Wetlands, Climate, and Extinction Rebellion
Dr hab. Wiktor Kotowski, Prof. UW
Faculty of Biology, University of Warsaw, Poland
Venue: Wednesday, 09.10.2019, 13:00 seminar room 0187.
How to get there: Please look for signs placed next to CeNT door entrance that will guide you to seminar room 0187.
Wetlands are amongst the most rapidly declining ecosystems of the Earth, along with them numerous wetland species vanish at high rates. At the same time, wetlands play an exceptionally important role in biosphere functioning, including cycling of water and nutrients, carbon sequestration and regulation of the global and local climate. Among wetland types, mires (living peatlands) are especially important as the most area-effective carbon stores of the terrestrial biosphere (thus playing key role in global climate regulation), whereas rivers – understood as systems functionally connected with their surroundings, i.e. catchments, valleys, and floodplains – are instrumental for regulating water cycling and regional hydrological and micro-climatological conditions.
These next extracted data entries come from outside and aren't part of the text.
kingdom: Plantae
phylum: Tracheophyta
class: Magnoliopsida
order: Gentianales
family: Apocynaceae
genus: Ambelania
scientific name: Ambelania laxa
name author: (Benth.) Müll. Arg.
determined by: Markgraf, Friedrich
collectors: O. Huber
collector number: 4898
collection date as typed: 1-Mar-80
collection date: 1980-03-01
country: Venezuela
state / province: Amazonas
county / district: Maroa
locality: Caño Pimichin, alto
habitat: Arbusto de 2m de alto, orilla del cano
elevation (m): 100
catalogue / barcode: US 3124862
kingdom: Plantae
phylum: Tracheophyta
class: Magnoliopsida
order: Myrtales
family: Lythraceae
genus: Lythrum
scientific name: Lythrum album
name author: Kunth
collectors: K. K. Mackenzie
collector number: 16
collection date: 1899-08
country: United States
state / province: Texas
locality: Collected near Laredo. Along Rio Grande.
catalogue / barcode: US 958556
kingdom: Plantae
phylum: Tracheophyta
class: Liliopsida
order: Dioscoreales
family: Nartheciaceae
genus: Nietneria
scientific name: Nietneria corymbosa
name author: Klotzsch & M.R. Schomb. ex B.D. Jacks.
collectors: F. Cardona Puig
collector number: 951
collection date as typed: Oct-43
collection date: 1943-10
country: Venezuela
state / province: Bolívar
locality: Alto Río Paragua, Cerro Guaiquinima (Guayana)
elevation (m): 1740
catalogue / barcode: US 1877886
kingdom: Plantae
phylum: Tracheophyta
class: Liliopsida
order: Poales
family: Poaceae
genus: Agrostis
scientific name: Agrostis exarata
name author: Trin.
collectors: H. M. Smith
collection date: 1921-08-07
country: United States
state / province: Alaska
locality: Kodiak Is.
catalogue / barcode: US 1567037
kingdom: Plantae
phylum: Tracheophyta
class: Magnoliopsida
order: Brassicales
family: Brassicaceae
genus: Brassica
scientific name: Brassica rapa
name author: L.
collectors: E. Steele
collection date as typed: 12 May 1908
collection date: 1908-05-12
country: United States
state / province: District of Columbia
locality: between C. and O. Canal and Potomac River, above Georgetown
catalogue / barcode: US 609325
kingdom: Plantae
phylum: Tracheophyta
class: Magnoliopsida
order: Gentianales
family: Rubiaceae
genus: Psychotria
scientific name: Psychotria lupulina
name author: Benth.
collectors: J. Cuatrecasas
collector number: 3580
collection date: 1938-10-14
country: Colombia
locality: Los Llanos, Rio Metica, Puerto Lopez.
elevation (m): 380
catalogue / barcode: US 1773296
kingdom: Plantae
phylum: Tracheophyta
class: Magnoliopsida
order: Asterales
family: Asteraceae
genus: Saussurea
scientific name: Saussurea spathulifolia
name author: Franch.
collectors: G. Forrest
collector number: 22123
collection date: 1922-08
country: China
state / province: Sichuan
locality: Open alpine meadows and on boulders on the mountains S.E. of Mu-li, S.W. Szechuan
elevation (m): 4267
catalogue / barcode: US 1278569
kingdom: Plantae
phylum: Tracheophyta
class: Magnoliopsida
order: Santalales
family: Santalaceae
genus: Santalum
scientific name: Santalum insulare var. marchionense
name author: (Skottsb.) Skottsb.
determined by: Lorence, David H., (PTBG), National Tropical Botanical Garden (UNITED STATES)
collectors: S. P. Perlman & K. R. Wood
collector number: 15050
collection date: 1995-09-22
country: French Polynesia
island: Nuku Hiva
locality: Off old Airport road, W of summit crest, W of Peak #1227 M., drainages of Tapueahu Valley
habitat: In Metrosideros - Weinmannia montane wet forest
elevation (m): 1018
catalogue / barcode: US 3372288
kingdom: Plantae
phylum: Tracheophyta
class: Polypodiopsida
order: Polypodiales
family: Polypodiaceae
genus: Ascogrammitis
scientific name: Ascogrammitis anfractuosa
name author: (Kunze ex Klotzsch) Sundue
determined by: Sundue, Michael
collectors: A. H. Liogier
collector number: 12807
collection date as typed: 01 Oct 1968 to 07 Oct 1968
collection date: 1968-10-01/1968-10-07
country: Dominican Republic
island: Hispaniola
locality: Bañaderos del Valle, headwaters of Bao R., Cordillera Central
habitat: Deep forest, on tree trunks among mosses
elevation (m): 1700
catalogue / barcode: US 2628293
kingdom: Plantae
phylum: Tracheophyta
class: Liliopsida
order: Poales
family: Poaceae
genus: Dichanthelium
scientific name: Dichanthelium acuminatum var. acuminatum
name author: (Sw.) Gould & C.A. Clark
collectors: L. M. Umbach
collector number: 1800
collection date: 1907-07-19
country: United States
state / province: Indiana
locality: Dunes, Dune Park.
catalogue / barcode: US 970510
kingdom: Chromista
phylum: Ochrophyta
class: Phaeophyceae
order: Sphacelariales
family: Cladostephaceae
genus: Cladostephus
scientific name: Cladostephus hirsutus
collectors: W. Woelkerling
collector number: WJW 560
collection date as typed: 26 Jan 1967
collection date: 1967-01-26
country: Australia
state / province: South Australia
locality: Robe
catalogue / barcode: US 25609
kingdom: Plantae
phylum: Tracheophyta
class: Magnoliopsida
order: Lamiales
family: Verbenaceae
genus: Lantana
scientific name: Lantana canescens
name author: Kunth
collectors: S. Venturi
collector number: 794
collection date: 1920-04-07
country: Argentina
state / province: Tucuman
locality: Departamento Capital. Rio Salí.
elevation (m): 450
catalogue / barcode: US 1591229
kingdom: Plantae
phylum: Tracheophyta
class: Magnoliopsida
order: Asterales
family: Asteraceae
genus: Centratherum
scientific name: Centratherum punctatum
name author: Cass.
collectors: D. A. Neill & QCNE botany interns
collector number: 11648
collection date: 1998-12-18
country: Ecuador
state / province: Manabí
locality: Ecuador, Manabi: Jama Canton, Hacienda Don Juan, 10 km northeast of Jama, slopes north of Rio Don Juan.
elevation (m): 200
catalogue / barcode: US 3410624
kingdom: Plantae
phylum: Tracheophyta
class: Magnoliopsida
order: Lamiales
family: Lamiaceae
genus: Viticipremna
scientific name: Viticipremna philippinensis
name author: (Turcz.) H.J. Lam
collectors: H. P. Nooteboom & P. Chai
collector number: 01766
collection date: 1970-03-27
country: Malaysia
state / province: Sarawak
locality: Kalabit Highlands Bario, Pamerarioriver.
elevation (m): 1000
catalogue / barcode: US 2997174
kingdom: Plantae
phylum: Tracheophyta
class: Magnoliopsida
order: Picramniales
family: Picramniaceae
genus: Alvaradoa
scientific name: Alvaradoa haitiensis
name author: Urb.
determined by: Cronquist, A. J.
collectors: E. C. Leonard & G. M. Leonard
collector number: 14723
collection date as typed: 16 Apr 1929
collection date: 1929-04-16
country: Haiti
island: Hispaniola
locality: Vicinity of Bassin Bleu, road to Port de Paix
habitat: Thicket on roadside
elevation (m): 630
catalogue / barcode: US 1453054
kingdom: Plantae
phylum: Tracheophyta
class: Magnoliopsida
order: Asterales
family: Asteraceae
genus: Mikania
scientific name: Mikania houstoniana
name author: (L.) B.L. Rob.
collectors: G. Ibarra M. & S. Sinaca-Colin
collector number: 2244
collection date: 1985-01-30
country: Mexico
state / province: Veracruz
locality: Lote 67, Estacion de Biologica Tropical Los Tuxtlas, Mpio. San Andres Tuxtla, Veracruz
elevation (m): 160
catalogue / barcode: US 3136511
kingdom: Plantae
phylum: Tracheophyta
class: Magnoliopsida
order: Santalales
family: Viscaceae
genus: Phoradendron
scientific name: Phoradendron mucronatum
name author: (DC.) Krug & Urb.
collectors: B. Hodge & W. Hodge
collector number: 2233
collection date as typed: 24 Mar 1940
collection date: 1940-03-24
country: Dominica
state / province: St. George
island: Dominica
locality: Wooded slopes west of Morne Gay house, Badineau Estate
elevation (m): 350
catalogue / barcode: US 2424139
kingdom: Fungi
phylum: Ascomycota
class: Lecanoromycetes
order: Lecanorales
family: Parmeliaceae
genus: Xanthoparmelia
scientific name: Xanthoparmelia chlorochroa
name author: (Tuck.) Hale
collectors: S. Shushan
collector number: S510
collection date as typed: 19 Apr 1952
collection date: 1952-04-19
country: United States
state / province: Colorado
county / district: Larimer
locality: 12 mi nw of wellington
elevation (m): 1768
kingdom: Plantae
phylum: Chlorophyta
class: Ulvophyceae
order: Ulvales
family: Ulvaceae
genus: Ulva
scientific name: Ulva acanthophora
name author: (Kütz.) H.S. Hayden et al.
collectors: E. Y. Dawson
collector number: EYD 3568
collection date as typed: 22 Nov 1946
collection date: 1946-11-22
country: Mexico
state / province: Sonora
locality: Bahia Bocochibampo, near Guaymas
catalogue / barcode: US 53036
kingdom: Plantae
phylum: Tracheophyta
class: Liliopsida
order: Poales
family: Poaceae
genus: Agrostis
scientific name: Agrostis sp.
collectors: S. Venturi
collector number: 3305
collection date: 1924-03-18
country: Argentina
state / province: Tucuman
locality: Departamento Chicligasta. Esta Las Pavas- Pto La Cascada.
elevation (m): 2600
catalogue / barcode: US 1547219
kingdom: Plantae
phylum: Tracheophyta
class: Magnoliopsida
These ecosystem services have been largely lost due to drainage of wetlands and regulation of rivers, and they can only be regained by large-scale ecological restoration projects. Yet, despite a growing body of evidence on the importance of wetlands ecosystem services, their degradation continues. while restoration projects are usually constrained to a small scale and boundaries of protected areas. Similarly to the transition to sustainability in other sectors of the economy, the management of wetlands needs a change of paradigms from market-centered to an eco-centric vision of land stewardship. And, just like in other sectors, we cannot wait and keep watching how drainage of wetlands contributes to growing CO2 emissions. Extinction Rebellion (XR) is a global movement, which demands a change toward sustainability right now. One of the first actions of XR Poland was targetted at the protection of rivers, with their multiple ecosystem services. As much as it may sound desperate, I tend to believe that after decades of inactivity in the field of ecosystem restoration and conservation, only drastic methods are left to awake the society, politicians, and decision-makers. If this doesn’t succeed, wetlands will re-gain anyway but only after our (human) time is passed.